**WHAT YOU WILL DO**
Rewrite the rows below, switching every "Mallorca" to "Majorca" and leaving all other text unchanged.

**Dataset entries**
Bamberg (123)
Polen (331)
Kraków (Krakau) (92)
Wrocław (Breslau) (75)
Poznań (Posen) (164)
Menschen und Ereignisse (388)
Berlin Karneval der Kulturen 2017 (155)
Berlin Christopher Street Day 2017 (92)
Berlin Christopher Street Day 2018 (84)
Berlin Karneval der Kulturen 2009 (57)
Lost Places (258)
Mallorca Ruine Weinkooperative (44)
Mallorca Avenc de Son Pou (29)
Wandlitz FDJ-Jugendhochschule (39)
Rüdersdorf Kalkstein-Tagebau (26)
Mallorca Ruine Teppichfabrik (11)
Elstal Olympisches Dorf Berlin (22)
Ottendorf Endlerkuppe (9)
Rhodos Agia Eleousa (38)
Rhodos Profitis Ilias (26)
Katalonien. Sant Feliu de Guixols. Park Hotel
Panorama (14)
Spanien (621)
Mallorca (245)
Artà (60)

**RESPONSE BELOW**
Bamberg (123)
Polen (331)
Kraków (Krakau) (92)
Wrocław (Breslau) (75)
Poznań (Posen) (164)
Menschen und Ereignisse (388)
Berlin Karneval der Kulturen 2017 (155)
Berlin Christopher Street Day 2017 (92)
Berlin Christopher Street Day 2018 (84)
Berlin Karneval der Kulturen 2009 (57)
Lost Places (258)
Majorca Ruine Weinkooperative (44)
Majorca Avenc de Son Pou (29)
Wandlitz FDJ-Jugendhochschule (39)
Rüdersdorf Kalkstein-Tagebau (26)
Majorca Ruine Teppichfabrik (11)
Elstal Olympisches Dorf Berlin (22)
Ottendorf Endlerkuppe (9)
Rhodos Agia Eleousa (38)
Rhodos Profitis Ilias (26)
Katalonien. Sant Feliu de Guixols. Park Hotel
Panorama (14)
Spanien (621)
Majorca (245)
Artà (60)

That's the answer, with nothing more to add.